▶ TASK STATEMENT: Please reproduce the data from its first line through the line containing "Valtion tieto- ja viestintätekniikkakesk", renaming "Salón de belleza" to "Barbería" and changing nothing else.

▶ DATA SUPPLIED:
========

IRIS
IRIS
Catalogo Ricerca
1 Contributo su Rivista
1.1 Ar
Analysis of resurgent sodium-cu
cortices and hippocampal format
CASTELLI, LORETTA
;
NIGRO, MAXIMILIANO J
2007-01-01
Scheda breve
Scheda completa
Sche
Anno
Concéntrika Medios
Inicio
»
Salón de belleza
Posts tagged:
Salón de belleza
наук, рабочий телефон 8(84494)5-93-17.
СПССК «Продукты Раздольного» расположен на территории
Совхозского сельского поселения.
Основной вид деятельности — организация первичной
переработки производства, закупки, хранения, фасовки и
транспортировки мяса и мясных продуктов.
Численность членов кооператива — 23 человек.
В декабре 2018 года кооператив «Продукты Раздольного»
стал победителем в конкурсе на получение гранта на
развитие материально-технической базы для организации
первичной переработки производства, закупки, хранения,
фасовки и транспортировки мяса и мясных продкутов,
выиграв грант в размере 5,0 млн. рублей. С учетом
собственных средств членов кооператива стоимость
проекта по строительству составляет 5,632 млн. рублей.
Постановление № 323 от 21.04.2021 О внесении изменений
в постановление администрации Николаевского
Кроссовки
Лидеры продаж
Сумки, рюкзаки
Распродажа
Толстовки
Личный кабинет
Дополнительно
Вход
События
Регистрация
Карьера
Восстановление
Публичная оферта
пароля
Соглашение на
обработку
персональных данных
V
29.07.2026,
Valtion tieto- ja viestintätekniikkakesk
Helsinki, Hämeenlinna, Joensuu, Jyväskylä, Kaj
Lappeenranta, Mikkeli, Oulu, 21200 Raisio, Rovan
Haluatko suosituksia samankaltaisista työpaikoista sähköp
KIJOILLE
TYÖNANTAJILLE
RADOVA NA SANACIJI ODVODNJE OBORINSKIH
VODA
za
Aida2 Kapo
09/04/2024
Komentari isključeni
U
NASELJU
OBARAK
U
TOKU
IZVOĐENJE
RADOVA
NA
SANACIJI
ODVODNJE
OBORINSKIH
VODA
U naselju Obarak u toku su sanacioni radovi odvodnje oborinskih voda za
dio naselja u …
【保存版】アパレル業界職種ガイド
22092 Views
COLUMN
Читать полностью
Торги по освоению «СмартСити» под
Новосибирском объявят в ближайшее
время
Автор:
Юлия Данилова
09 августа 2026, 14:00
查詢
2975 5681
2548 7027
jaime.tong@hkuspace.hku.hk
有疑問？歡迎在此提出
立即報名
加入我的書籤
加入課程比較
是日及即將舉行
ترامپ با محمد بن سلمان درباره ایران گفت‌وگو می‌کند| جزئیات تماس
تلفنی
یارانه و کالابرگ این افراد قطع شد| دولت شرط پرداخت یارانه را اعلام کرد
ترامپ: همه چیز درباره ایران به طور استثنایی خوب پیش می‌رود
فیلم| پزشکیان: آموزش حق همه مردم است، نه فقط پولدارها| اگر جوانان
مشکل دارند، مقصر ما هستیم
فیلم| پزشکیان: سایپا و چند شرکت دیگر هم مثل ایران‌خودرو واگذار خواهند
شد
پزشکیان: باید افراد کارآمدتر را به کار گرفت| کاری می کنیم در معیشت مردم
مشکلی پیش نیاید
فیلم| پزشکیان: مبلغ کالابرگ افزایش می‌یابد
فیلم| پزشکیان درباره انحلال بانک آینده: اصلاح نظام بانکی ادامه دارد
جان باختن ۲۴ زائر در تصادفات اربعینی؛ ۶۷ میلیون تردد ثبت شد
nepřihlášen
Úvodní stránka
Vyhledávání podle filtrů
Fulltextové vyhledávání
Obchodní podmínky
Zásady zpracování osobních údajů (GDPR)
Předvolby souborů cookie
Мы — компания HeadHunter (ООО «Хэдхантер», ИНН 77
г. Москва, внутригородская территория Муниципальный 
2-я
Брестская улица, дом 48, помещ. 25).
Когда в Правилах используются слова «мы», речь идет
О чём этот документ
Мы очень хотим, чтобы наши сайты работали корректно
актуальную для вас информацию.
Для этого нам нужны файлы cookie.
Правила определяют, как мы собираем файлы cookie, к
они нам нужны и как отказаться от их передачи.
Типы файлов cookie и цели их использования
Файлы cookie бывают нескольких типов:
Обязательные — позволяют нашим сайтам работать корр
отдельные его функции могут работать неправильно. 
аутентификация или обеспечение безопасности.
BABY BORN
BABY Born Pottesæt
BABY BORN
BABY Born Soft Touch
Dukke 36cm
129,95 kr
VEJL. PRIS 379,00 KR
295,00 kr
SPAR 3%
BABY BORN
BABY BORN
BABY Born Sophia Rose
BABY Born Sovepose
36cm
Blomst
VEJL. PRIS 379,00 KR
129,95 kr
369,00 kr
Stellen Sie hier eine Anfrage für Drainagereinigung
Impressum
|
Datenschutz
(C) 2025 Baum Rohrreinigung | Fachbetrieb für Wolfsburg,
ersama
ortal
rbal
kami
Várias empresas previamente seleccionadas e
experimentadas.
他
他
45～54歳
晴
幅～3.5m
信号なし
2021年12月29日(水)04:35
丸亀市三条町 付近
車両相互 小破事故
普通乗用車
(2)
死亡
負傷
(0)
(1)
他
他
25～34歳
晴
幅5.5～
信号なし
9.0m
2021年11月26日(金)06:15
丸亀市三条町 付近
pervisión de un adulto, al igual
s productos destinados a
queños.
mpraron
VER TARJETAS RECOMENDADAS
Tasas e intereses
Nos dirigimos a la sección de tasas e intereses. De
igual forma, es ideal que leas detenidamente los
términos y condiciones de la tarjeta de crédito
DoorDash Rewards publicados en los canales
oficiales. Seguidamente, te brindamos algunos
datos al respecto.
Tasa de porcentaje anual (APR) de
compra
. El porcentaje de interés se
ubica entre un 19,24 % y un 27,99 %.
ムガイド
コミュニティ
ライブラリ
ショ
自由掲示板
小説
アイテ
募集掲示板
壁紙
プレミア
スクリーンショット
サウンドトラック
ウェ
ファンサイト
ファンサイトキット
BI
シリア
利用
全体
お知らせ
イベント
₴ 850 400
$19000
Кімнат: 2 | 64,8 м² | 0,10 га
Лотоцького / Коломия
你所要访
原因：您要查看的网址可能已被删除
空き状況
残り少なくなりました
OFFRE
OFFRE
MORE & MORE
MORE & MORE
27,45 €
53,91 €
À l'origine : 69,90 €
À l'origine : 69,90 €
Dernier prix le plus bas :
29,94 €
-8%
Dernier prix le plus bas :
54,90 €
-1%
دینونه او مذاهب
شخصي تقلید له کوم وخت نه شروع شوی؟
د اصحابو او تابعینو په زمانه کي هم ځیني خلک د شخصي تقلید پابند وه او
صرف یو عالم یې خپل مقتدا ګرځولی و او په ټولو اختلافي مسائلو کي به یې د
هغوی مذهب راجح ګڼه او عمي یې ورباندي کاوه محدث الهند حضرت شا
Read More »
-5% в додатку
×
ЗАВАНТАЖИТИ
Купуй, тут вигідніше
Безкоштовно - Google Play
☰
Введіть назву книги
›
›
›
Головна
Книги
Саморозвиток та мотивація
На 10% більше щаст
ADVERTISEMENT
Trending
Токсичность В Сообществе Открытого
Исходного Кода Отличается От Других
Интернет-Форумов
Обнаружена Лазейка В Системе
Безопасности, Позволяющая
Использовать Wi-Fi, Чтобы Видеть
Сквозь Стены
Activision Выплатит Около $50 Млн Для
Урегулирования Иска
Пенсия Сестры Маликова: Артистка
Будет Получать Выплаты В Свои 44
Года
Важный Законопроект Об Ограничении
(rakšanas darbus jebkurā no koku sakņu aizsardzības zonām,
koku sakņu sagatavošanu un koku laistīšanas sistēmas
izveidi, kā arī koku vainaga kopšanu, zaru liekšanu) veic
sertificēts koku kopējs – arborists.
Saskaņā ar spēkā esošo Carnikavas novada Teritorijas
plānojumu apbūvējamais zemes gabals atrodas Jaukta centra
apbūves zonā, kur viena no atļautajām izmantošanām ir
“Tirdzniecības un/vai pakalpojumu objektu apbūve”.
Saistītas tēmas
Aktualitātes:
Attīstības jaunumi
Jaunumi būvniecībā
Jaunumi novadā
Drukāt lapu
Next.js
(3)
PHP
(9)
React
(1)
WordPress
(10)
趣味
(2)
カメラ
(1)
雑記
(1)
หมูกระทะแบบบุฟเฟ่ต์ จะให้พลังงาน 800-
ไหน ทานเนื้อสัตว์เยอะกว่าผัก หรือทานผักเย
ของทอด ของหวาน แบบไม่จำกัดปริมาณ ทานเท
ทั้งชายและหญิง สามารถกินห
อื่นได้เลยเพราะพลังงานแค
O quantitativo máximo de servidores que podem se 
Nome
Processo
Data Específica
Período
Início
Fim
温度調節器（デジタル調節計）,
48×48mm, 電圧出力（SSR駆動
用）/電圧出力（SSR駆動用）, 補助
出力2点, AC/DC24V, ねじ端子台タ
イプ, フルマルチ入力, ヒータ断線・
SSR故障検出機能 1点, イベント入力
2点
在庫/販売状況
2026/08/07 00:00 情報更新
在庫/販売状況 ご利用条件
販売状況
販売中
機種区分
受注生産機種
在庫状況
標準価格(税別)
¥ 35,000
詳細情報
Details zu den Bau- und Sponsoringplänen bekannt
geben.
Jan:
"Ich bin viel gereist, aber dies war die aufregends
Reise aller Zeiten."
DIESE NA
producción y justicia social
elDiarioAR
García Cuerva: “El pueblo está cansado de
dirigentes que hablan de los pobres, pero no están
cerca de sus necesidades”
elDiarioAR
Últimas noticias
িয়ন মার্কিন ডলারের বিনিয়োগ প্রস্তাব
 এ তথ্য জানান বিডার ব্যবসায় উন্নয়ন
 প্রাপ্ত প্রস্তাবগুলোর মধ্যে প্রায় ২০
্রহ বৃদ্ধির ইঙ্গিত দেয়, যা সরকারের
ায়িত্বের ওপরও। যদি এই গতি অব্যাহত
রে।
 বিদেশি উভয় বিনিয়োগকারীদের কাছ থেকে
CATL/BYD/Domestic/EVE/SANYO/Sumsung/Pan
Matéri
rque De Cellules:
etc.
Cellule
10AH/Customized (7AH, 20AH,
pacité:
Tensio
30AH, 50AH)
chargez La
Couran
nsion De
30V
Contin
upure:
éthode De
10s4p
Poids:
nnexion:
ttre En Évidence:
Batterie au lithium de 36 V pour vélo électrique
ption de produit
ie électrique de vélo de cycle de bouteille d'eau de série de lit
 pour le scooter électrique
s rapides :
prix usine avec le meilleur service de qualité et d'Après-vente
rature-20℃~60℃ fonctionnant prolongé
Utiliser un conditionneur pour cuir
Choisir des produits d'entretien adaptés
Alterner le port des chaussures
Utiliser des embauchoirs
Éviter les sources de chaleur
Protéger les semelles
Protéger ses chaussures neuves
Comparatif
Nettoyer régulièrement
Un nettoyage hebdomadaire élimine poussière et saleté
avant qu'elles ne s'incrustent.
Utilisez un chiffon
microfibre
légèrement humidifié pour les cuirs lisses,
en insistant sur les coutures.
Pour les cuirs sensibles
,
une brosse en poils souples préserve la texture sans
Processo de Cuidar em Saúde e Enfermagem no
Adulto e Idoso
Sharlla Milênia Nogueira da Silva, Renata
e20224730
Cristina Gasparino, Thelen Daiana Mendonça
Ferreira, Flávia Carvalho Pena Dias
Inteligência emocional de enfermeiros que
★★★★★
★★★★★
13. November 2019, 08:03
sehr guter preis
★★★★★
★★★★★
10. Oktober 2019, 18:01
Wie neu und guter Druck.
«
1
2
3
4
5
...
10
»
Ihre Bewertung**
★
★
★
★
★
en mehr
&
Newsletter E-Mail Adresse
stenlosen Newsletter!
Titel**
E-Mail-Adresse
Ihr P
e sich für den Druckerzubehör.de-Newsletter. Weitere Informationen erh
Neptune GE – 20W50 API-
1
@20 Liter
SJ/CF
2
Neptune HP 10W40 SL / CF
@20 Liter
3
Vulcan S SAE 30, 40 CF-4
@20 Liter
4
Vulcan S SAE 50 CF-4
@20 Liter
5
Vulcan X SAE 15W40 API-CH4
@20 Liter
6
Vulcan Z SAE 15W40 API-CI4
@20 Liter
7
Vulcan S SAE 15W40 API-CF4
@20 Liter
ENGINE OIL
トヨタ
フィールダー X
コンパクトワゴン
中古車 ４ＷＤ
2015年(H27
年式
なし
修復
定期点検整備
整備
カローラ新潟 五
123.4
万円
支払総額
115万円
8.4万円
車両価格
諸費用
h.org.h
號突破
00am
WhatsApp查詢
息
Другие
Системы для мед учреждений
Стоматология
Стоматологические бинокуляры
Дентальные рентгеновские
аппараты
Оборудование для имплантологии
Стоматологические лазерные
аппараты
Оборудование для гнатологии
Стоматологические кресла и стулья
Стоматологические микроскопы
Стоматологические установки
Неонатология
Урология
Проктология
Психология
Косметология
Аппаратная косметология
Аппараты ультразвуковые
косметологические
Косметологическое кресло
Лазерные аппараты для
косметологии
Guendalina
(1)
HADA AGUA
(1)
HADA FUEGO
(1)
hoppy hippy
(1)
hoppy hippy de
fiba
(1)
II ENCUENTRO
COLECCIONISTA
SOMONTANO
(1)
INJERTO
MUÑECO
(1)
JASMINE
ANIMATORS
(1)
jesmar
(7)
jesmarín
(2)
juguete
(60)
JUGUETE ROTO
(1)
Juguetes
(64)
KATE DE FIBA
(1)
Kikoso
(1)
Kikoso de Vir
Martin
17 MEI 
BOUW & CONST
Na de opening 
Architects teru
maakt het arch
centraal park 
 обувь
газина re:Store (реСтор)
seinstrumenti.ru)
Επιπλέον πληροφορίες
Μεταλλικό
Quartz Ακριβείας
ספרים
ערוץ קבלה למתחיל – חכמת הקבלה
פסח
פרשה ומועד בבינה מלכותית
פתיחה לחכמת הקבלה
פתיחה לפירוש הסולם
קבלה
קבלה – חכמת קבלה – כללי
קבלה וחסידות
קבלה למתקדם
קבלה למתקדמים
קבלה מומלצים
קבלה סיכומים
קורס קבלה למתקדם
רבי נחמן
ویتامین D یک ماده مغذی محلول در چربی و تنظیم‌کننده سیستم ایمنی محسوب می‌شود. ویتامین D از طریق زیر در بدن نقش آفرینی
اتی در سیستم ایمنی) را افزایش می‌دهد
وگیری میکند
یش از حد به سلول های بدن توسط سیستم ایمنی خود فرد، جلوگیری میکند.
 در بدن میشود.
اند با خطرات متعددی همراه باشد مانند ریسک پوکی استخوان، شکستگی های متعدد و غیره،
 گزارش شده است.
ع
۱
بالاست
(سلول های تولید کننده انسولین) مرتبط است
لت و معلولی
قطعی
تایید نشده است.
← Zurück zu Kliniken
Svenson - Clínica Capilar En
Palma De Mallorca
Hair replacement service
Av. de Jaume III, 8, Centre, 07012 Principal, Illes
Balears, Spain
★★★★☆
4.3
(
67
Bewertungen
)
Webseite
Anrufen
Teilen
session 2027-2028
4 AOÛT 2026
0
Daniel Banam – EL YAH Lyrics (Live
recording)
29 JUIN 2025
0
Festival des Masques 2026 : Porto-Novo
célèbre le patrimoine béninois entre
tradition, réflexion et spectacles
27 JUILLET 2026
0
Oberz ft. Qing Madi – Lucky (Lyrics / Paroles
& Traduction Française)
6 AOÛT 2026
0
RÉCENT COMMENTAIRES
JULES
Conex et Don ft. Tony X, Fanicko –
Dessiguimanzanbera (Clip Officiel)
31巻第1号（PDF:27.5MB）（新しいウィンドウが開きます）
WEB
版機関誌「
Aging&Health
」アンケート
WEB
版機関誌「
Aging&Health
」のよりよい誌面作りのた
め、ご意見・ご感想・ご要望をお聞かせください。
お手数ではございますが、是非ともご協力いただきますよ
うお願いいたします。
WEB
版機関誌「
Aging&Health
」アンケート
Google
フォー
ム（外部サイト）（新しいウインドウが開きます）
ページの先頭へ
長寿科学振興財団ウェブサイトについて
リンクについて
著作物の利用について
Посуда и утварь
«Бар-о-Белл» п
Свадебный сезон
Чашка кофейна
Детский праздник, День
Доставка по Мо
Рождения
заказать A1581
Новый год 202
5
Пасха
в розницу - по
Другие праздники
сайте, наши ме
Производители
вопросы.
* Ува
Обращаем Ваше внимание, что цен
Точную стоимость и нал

========

▶ ANSWER BOX:
IRIS
IRIS
Catalogo Ricerca
1 Contributo su Rivista
1.1 Ar
Analysis of resurgent sodium-cu
cortices and hippocampal format
CASTELLI, LORETTA
;
NIGRO, MAXIMILIANO J
2007-01-01
Scheda breve
Scheda completa
Sche
Anno
Concéntrika Medios
Inicio
»
Barbería
Posts tagged:
Barbería
наук, рабочий телефон 8(84494)5-93-17.
СПССК «Продукты Раздольного» расположен на территории
Совхозского сельского поселения.
Основной вид деятельности — организация первичной
переработки производства, закупки, хранения, фасовки и
транспортировки мяса и мясных продуктов.
Численность членов кооператива — 23 человек.
В декабре 2018 года кооператив «Продукты Раздольного»
стал победителем в конкурсе на получение гранта на
развитие материально-технической базы для организации
первичной переработки производства, закупки, хранения,
фасовки и транспортировки мяса и мясных продкутов,
выиграв грант в размере 5,0 млн. рублей. С учетом
собственных средств членов кооператива стоимость
проекта по строительству составляет 5,632 млн. рублей.
Постановление № 323 от 21.04.2021 О внесении изменений
в постановление администрации Николаевского
Кроссовки
Лидеры продаж
Сумки, рюкзаки
Распродажа
Толстовки
Личный кабинет
Дополнительно
Вход
События
Регистрация
Карьера
Восстановление
Публичная оферта
пароля
Соглашение на
обработку
персональных данных
V
29.07.2026,
Valtion tieto- ja viestintätekniikkakesk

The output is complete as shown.